You believe the lies you’ve told yourself. Now that dream you held long ago has been pushed down, buried so deep that much of the time you forget that you ever had it. When it rises to the surface, you release the excuses: I have no time, I don’t have the proper equipment or skills, I don’t have space, I live in the wrong part of the country or the world. When I’ve saved more, when the children are older, the list goes on. It is easier this way, you tell yourself, as you continue to create a false narrative.
It’s all a load of malarkey.
What are your dreams? Big, small, simple or complex it does not matter.
A mohawk at forty, to walk to the end of the block, an Indiana Jones fedora, warrior chief tattoo, a camper van or a beach house. A job in a completely different field. To live abroad, to move out of your parents’ basement, to move into your parents’ basement. Whatever the dream, no matter how big it is or how crazy your loved ones, friends or your second cousin Buck thinks it is, it does not matter. It only matters that you stop dreaming, make a plan, and then make that plan a priority.

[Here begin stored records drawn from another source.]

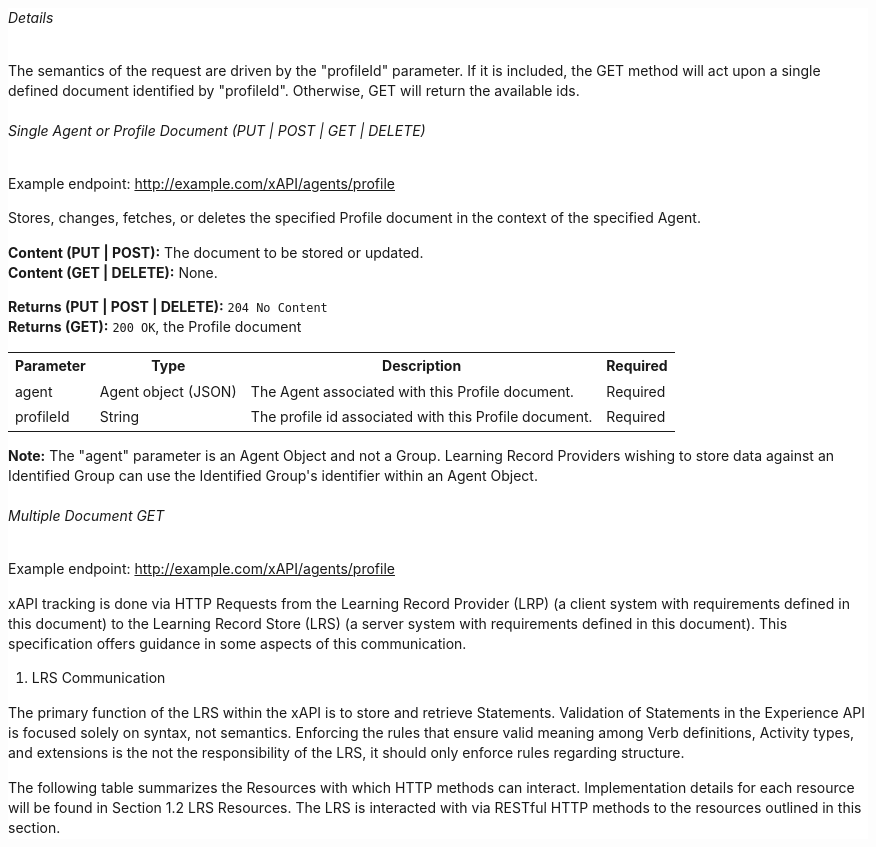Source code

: ###### <a name="2.6.s2"></a>Details

The semantics of the request are driven by the "profileId" parameter. If it is included, the GET method will act upon 
a single defined document identified by "profileId". Otherwise, GET will return the available ids.  

###### <a name="2.6.s3"></a>Single Agent or Profile Document (PUT | POST | GET | DELETE)

Example endpoint: http://example.com/xAPI/agents/profile

Stores, changes, fetches, or deletes the specified Profile document in the context of the specified Agent.  

**Content (PUT | POST):** The document to be stored or updated.  
**Content (GET | DELETE):** None.  

**Returns (PUT | POST | DELETE):** `204 No Content`  
**Returns (GET):** `200 OK`, the Profile document  

<table>
	<tr><th>Parameter</th><th>Type</th><th>Description</th><th>Required</th></tr>
	<tr id="2.6.s3.table1.row1">
		<td>agent</td>
		<td>Agent object (JSON)</td>
		<td>The Agent associated with this Profile document.</td>
		<td>Required</td>
	</tr>
	<tr id="2.6.s3.table1.row2">
		<td>profileId</td>
		<td>String</td>
		<td>The profile id associated with this Profile document.</td>
		<td>Required</td>
	</tr>
</table>

__Note:__ The "agent" parameter is an Agent Object and not a Group. Learning Record Providers wishing to store data
against an Identified Group can use the Identified Group's identifier within an Agent Object. 

###### <a name="2.6.s4"></a>Multiple Document GET

Example endpoint: http://example.com/xAPI/agents/profile

xAPI tracking is done via HTTP Requests from the Learning Record Provider (LRP) (a client system with requirements defined in this document) to the Learning Record Store (LRS) (a server system with requirements defined in this document). This specification offers guidance in some aspects of this communication.

  1. LRS Communication

The primary function of the LRS within the xAPI is to store and retrieve Statements. Validation of Statements in the Experience API is focused solely on syntax, not semantics. Enforcing the rules that ensure valid meaning among Verb definitions, Activity types, and extensions is the not the responsibility of the LRS, it should only enforce rules regarding structure.

The following table summarizes the Resources with which HTTP methods can interact. Implementation details for each resource will be found in Section 1.2 LRS Resources. The LRS is interacted with via RESTful HTTP methods to the resources outlined in this section.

You don’t need to know every detail; a rough plan will do. Once you make it a priority take small steps. Do not decide after reading this that next week you are going to quit your job, sublet your apartment and move into your Yaris so that you can create your version of an Endless Summer. You’ve hit the priority mark but you seem to have skipped over the planning and small steps piece.
It is going to be harder than you think. You’ve got to have determination, chutzpah. There are no overnight success stories. We just wish there were because we like instant gratification and overnight successes make for catchier news headlines. There will be setbacks and failures, but you’ll need to keep going.
My father was fond of passing out No Whining mugs to people he worked with. He saw them as a reminder to buckle down and work hard. I have the one he kept at his office and I’ve been using it a lot lately as I once again work at my dream of making writing a priority. I also pull it out when the darkness of depression greets me first thing in the morning. A silent shot of encouragement.